Puigdemont and other regional leaders signed a declaration of independence from Spain and now all eyes are on prime minister Mariano Rajoy’s government and what it will do next. Puigdemont used his speech yesterday to detail the central government’s “radical” refusal to negotiate, and added that the European Union should step in as mediators.
“We are not criminals, we are not mad. We are normal people, and we just want to vote. We have been ready to talk and have dialogue. We have nothing against Spain. We want to have a better understanding with Spain. The relationship hasn’t been working for many years, and now it’s unsustainable,” said Puigdemont.
But in the end, it’s highly unlikely that Catalonia will achieve the full, unilateral independence it seeks any time soon.
No EU support
The public will be looking to Rajoy’s cabinet to see what the official response will be during an emergency meeting called for today (Oct. 11).
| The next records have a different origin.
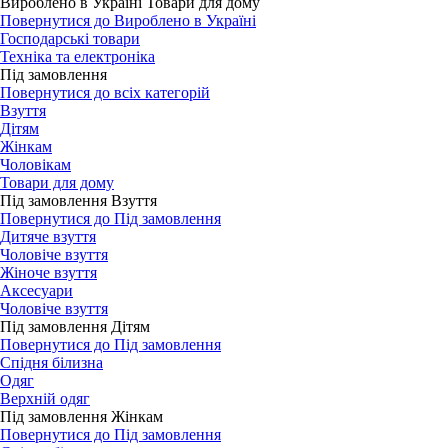
Вироблено в Україні Товари для дому
Повернутися до Вироблено в Україні
Господарські товари
Техніка та електроніка
Під замовлення
Повернутися до всіх категорій
Взуття
Дітям
Жінкам
Чоловікам
Товари для дому
Під замовлення Взуття
Повернутися до Під замовлення
Дитяче взуття
Чоловіче взуття
Жіноче взуття
Аксесуари
Чоловіче взуття
Під замовлення Дітям
Повернутися до Під замовлення
Спідня білизна
Одяг
Верхній одяг
Під замовлення Жінкам
Повернутися до Під замовлення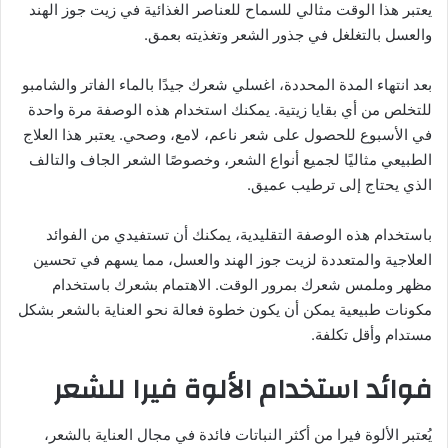
يعتبر هذا الوقت مثالي للسماح للعناصر الغذائية في زيت جوز الهند
والعسل بالتغلغل في جذور الشعر وتغذيته بعمق.
بعد انتهاء المدة المحددة، اغسلي شعرك جيدًا بالماء الفاتر والشامبو
للتخلص من أي بقايا زيتية. يمكنك استخدام هذه الوصفة مرة واحدة
في الأسبوع للحصول على شعر ناعم، لامع، وصحي. يعتبر هذا العلاج
الطبيعي مثاليًا لجميع أنواع الشعر، وخصوصًا الشعر الجاف والتالف
الذي يحتاج إلى ترطيب عميق.
باستخدام هذه الوصفة التقليدية، يمكنك أن تستفيدي من الفوائد
العلاجية والمتعددة لزيت جوز الهند والعسل، مما يسهم في تحسين
مظهر وملمس شعرك بمرور الوقت. الاهتمام بشعرك باستخدام
مكونات طبيعية يمكن أن يكون خطوة فعالة نحو العناية بالشعر بشكل
مستدام وأقل تكلفة.
فوائد استخدام الألوة فيرا للشعر
يُعتبر الألوة فيرا من أكثر النباتات فائدة في مجال العناية بالشعر،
But despite the signing of a declaration by separatist leaders, it is highly unlikely that Catalonia will ever fully break away from Spain.
“I think it’s very unlikely that Catalonia will become fully independent. Without any of the structures in place that would be necessary to run a separate state, and in the context of open hostility from Spain and no support from the EU, outright independence would be economically disastrous,” said Peter Ceretti, Spain analyst at The Economist Intelligence Unit to Quartz.
Over the last week, the EU clarified its official position and said Catalonia’s bid for independence was an “internal” Spanish matter. Puigdemont said the issue of independence was not a “domestic affair” and called on the EU to help as a mediator. It seems unlikely that Brussels will change its mind after a public declaration to stay out of it. On top of that, big EU players like France recently clarified its position that it wouldn’t recognize an independent Catalonia (even though European Commission Jean-Claude Juncker said the bloc would the week before).
The problem with Article 155
The biggest issue is Article 155. It’s worth remembering that Spain’s central government declared the referendum “undemocratic” and “illegal” making it not constitutionally recognized.
Article 155 of the 1978 Spanish constitution allows the central government in Madrid to take over running Catalonia, currently an autonomous region of Spain, and Rajoy could could invoke it if it declared unilateral independence. It would lead to imposing direct rule on Catalonia.
“Catalonia would effectively be leaving the EU and only be able to use the euro as a de facto currency. I also think that the Spanish government is likely to take all legal measures at its disposal, possibly including the use of Article 155 of the Constitution and increased security presence in the region, to defend the state’s territorial integrity,” said Ceretti.
“I think a hard, unilateral declaration of independence—something more definitive than the ambiguous declaration that Carles Puigdemont made [last night]—could be met by a strong legal response from the national government. This might include the use of Article 155 or other measures, or some combination of legal instruments. In such a scenario, this would probably have the support of the opposition Spanish Socialist Workers’ Party (PSOE). However, at present, it’s unlikely that the government will go so far, as deploying Article 155 prior to a clear, unilateral declaration of independence might look disproportionate, particularly to the PSOE.”
“Rajoy has ceded nothing since the referendum on Oct. 1, and both his statements and those of Soraya Saenz de Santamaría, the vice president of the government, would suggest that he has no intention to negotiate,” said Ceretti.
“Over the long-term, perhaps under a different government and after a major realignment of the political landscape at the national level, there could be a productive dialogue between Catalonia and the central government. The PSOE, in particular, has advocated a federalist constitutional reform that could lead to some of the concessions that the Catalan government desires. Over the near term, I think it’s very unlikely. The best that the Catalans might get would be improved fiscal terms with central state.”
And under Rajoy’s command, the world saw how the central government responded to the referendum. Police dragged and beat voters at makeshift polling stations, confiscated ballot papers and boxes, and even shut off the internet in some places to prevent access to census data needed to carry out the vote.